[Saved entries]
.....

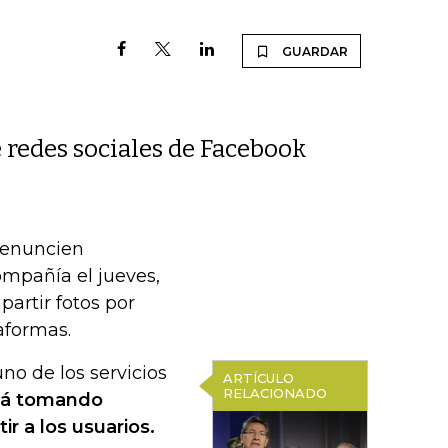
GUARDAR
 redes sociales de Facebook
denuncien
ompañía el jueves,
partir fotos por
aformas.
no de los servicios
ARTÍCULO
RELACIONADO
tá tomando
ir a los usuarios.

.....

TASK ITEM:
Can you retype, character for character, every line of text in the entries above, leaving out the pictures?

EXPECTED ANSWER:
GUARDAR
 redes sociales de Facebook
denuncien
ompañía el jueves,
partir fotos por
aformas.
no de los servicios
ARTÍCULO
RELACIONADO
tá tomando
ir a los usuarios.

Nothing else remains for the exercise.